We stop at a sunny restaurant for lunch, it’s hard to find one without a view but many only have sun for a short time. As an aside, Scotini, the Llama camp place, with real Llamas, just so we’re clear, got 10 minutes of sun at 1pm for three weeks. For the rest of winter it got none. Hot pizza and soup (GF everywhere here) and a couple of wines – though not too many as we were only half way round. The Italian girl serving outside had learnt just the words she needed to serve. ‘Yes?’ and ‘You pay now!’ Pit-stop over and we were off.

After lunch the moguls formed in the morning sun, ice up and our afternoon legs are feeling it. I like to press on, follow the signs, guess if there aren’t any, Di likes to check the map and know where we are. So with the couple of wines, the jelly legs, the ice moguls, the impending last bus, zero local knowledge and frequent map stops – things may have got a little testy in the rapidly cooling afternoon.

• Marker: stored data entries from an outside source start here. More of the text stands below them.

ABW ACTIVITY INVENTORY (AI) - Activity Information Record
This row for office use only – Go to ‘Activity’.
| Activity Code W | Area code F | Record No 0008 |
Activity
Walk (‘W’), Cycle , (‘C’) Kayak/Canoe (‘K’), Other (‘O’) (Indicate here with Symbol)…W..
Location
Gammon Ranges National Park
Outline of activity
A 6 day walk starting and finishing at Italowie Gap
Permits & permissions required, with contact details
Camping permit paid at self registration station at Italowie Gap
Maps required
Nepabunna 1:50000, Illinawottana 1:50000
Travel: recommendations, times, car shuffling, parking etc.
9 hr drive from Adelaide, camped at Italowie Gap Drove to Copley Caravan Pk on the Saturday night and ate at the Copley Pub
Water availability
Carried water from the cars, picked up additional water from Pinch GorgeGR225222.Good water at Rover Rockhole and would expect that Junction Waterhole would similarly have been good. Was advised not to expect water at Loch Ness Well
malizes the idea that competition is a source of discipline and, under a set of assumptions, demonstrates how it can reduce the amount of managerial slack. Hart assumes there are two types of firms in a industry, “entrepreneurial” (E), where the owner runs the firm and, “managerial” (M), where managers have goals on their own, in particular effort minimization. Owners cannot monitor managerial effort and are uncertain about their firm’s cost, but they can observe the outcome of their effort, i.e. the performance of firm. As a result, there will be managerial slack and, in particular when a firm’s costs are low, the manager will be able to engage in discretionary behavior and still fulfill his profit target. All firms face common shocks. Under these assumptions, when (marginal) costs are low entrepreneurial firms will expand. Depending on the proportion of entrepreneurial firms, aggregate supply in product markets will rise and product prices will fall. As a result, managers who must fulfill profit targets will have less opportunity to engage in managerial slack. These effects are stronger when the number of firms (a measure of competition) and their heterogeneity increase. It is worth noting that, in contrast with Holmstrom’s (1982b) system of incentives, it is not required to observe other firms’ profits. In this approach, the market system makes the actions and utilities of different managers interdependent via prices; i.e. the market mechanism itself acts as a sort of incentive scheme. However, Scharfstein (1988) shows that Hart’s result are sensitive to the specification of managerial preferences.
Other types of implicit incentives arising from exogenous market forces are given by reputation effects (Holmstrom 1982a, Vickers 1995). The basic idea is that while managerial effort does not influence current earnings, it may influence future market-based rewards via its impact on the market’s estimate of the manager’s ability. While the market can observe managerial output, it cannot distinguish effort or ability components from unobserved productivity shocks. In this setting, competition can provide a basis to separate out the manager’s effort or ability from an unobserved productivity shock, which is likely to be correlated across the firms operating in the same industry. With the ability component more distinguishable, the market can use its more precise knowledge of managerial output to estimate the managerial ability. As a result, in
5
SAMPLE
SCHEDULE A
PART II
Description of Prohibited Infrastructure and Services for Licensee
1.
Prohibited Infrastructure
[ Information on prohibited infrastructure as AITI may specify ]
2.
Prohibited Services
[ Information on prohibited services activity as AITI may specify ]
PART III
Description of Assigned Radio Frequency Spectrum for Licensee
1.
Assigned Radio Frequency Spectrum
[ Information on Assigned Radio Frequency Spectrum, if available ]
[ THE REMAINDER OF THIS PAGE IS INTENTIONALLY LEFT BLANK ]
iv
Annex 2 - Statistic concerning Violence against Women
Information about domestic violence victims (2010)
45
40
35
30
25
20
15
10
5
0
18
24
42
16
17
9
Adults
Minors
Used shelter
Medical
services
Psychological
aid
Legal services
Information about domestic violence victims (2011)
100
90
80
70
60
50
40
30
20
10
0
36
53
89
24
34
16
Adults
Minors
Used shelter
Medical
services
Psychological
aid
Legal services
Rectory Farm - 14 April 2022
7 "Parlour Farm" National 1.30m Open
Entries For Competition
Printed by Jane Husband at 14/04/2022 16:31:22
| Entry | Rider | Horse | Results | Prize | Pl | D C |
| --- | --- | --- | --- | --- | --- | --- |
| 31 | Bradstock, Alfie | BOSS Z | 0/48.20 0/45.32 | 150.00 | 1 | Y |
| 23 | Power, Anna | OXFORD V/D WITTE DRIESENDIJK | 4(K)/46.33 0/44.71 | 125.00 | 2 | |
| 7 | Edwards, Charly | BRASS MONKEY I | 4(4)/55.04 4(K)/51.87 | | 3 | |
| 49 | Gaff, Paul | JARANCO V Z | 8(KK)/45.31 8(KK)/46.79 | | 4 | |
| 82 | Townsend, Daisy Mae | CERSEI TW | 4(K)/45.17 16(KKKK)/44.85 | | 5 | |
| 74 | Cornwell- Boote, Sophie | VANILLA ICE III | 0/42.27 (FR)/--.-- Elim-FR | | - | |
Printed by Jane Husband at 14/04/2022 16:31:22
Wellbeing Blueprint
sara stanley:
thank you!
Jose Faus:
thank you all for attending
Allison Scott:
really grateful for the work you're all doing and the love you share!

But we pushed-on. I confess (in line with our determined drive for truth), I may have doubted Di’s navigation skills, just for a moment, when the course we’d set lead us to the bottom of a T-bar, on a dirt cul-de-sac, in the middle of nowhere, thighs burning from the pock-marked ice shelf we’d just descended. It was one of those moments when the wisdom of keeping your mouth tightly shut reaps its rewards. A stiff, silent, (brooding?) stomp across the road had us back on the map, on the Prolongia chair, and up to the long searched for ‘9a’ route that would see us home.
As we summited the Prolongia (and subsequently Prolongia II – something in the name should’ve had us guess there’d be a Prolongia II), rising up out of the valley-shadows on the last chair, a golden light spread out across the undulating snow fields, illuminating 9a like a beacon in the darkness.

A beautiful, long (thigh burner) run through the conifer forest returned us to our start point, Arematola for the second to last shuttle, thence to the last bus at Lagazuoi and home.
The shuttle operators require a minimum of 30 euro to go. So if there’s five to seven people – no problem. If there’s only two suckers on a deadline for the last bus – problem. I made some remonstrations about ‘paying through the nose’. Apparently I must say this a lot as Di replied, ‘with so much paying through the nose you must be suffering from some serious nasal damage. by now.’ Nasal damage aside, we arrive home safely, in time for a hot shower and tea.
To dinner at the 1861 place from the other night. This evening the young waiter said, ‘I have some friends in Australia, my brothers’, and proceeded to roll off the names of all the ACDC band members. Something of a metal head it seems, and he poured us some complimentary grappas whilst listing his other international ‘friends’; Def Leopard, Iron Maiden and Guns and Roses. Nice young fella.
We had a final night cap in the Alaska common area listening to our piano man bash out; Smoke Gets in Your Eyes, Fly Me to the Moon and Girl From Impenema, a great day to finish our stay in Cortina.

Wonderful! I love maps too Di!
I’m glad Di liked them too. Could’ve been a long day otherwise.